The police who reached the spot lathi-charged the Dalits and not the caste Hindus, they say. “Police even arrested 15 Dalit men on false charges of stealing a Goddess’s ornaments from a temple near the Ambedkar statue. They did not register our complaints”, alleged Meera.

“After the Maha Shivratri incident, autorickshaws did not take us to school. We had to walk for more than three kilometres to our school in Undri village”, said Shivani, a secondary school student adding that some of “them (caste Hindus) wrote abusive words about us and Baba Saheb ( Dr.Ambedkar) on the road leading to our school”.

But the caste Hindus and the police have denied all the allegations. According to Police Inspector Santosh Tale, there is no “boycott” of Dalits in Vairagad village.

“There was a small incident and some political elements are trying to take advantage of the situation by flaring up sentiments.
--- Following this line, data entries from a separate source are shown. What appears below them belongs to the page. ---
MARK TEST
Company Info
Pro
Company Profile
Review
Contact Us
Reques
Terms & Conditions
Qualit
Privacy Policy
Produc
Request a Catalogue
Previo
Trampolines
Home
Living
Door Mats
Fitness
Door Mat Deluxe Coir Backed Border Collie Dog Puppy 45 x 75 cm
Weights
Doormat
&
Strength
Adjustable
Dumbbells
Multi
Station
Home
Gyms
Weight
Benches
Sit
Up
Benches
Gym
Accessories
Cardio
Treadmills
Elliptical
We have arrested 15 people from the Dalit locality and 10 people from the caste Hindu locality for rioting for October 12 incident”, Inspector Tale told The Hindu.

Buldhana Superintendent of Police Shamrao Dihgavkar supported the claims of Inspector Tale and said the situation in the village is peaceful after a “small incident”.

On the false cases of theft on Dalits, the SP said, “Only an inquiry into it can make the things clear.”

Caste Hindus refuted the allegations that there is social boycott of Dalits in the village. “Ours is a peaceful village. It was small incident but some political elements are trying to disrupt peace here”, said Mangesh Sathe, the Sarpanch’s brother.

Amol Sathe, the village Sarpanch, who represents the Bharatiya Janata Party (BJP), has been booked and  was arrested under the Scheduled Caste and Scheduled Tribes Prevention of Atrocities Act, 1989 on Monday.

He has been released but has been prohibited from entering the village, said the SP.

Some of the Dalits don’t want to stay in the village anymore. “Give us alternate land and we will shift out of this place otherwise someday, they (caste Hindus) will kill some of us”, shouted Sindhu Tayade, another woman injured in the October 12 attack, in front of the deputy collector who came to take the stock of the situation.